子どもを「死なせないようにする」しか出来ない

将来の夢は何か、とか、どんな仕事に就きたいか、とか、そういうことを子どもと話をする。
けれど子どもは、なんの夢も目標もないと言う。
なりたいものもない、結婚もしないと思う、と子どもは言う。
子どもは受験生だ。
メランコリックな気持ちになっているだろうし、モラトリアムな時期でもあるかもしれない。
そして、良くも悪くも親の背中を見て子どもは育っているんだろうとわたしは思っている。

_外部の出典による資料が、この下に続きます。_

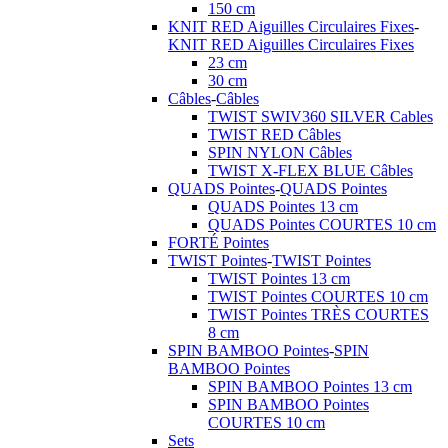
150 cm
KNIT RED Aiguilles Circulaires Fixes
-
KNIT RED Aiguilles Circulaires Fixes
23 cm
30 cm
Câbles
-
Câbles
TWIST SWIV360 SILVER Cables
TWIST RED Câbles
SPIN NYLON Câbles
TWIST X-FLEX BLUE Câbles
QUADS Pointes
-
QUADS Pointes
QUADS Pointes 13 cm
QUADS Pointes COURTES 10 cm
FORTÉ Pointes
TWIST Pointes
-
TWIST Pointes
TWIST Pointes 13 cm
TWIST Pointes COURTES 10 cm
TWIST Pointes TRÈS COURTES
8 cm
SPIN BAMBOO Pointes
-
SPIN
BAMBOO Pointes
SPIN BAMBOO Pointes 13 cm
SPIN BAMBOO Pointes
COURTES 10 cm
Sets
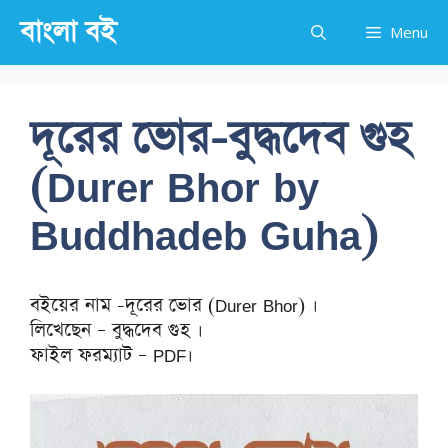
Skip
বাংলা বই
Menu
to
content
দূরের ভোর-বুদ্ধদেব গুহ
(Durer Bhor by
Buddhadeb Guha)
বইয়ের নাম -দূরের ভোর (Durer Bhor) ।
লিখেছেন – বুদ্ধদেব গুহ ।
ফাইল ফরম্যাট – PDF।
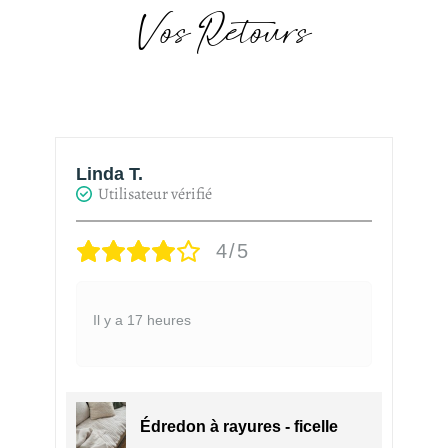
Vos Retours
Linda T.
H
Utilisateur vérifié
4/5
Il y a 17 heures
Édredon à rayures - ficelle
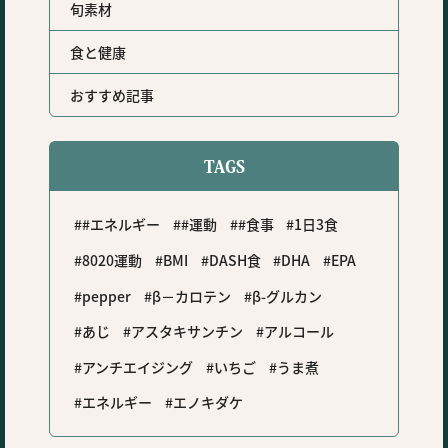
旬素材
食と健康
おすすめ記事
TAGS
#エネルギー
#運動
#食事
1日3食
8020運動
BMI
DASH食
DHA
EPA
pepper
β－カロテン
β-グルカン
あじ
アスタキサンチン
アルコール
アンチエイジング
いちご
うま煮
エネルギー
エノキダケ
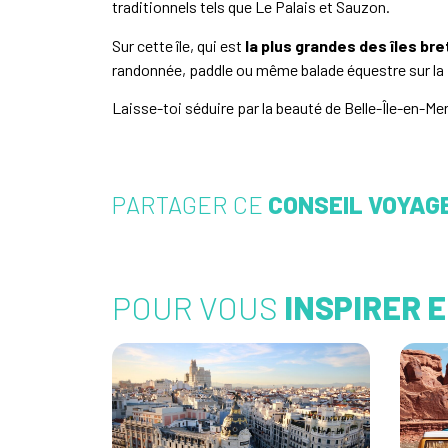
traditionnels tels que Le Palais et Sauzon.
Sur cette île, qui est
la plus grandes des îles br
randonnée, paddle ou même balade équestre sur la 
Laisse-toi séduire par la beauté de Belle-Île-en-Mer
PARTAGER CE
CONSEIL VOYAG
POUR VOUS
INSPIRER 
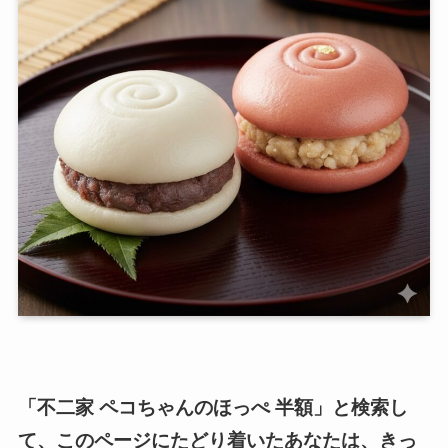
「不二家 ペコちゃんのほっぺ 半額」と検索し
て、このページにたどり着いたあなたは、きっ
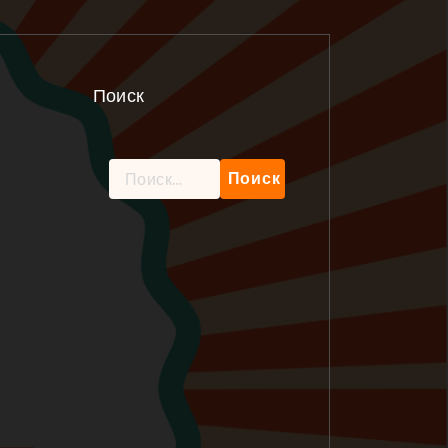
Поиск
Найти:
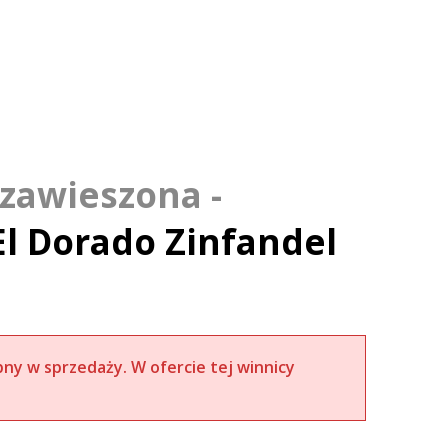
l Dorado Zinfandel
pny w sprzedaży. W ofercie tej winnicy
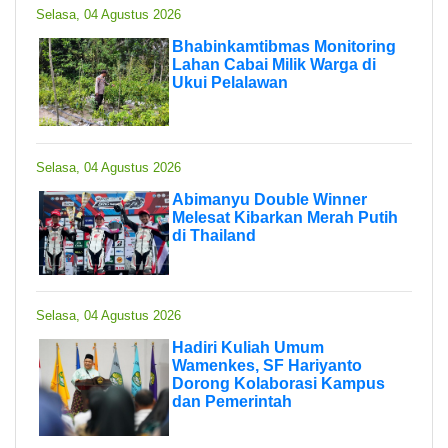
Selasa, 04 Agustus 2026
Bhabinkamtibmas Monitoring
Lahan Cabai Milik Warga di
Ukui Pelalawan
Selasa, 04 Agustus 2026
Abimanyu Double Winner
Melesat Kibarkan Merah Putih
di Thailand
Selasa, 04 Agustus 2026
Hadiri Kuliah Umum
Wamenkes, SF Hariyanto
Dorong Kolaborasi Kampus
dan Pemerintah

子どもの父親が、なんの目標もなくなってしまったと言って自ら命を絶ったことを、子どもには伝えていない。
子どもは、父親にそっくりだ。
年々似ていく。
脳の構造が似ているのだと思う、最近びっくりするくらい重なる。

育てているわたしといえば、生きる喜びを子どもに教えられるような人間ではない。
若い頃には腕を切っていたし、服薬自殺未遂もしている。
厭世観から早く人生が終わったらいいのに、と思う部分は今も持ち合わせている。

子育てがわたしを生かしている、社会参加のきっかけにもなっている。
けれどわたしには、心の底から生きたいと願う気持ちがないのかもしれない。
なんてこと、こんな人間が子どもを産んで育てているなんてと自分で思う。
だから子どもに、生きる喜び、困難や不安を乗り越えた先に幸せや充実感があると教えることが出来ていない。
人生は突然、なんの前触れもなく取り返しのつかない不幸が襲いかかってくることもある、極めて不平等なものなのだ。

これからも子育ては続く。
子どもには何も教えられない。
わたしとは違う人間である子どもが、自分自身で生きることの自分なりの価値を見出して欲しい、ととても酷いことを思う。

わたしには、衣食住を与え、子どもを「死なせないようにする」しか出来ない。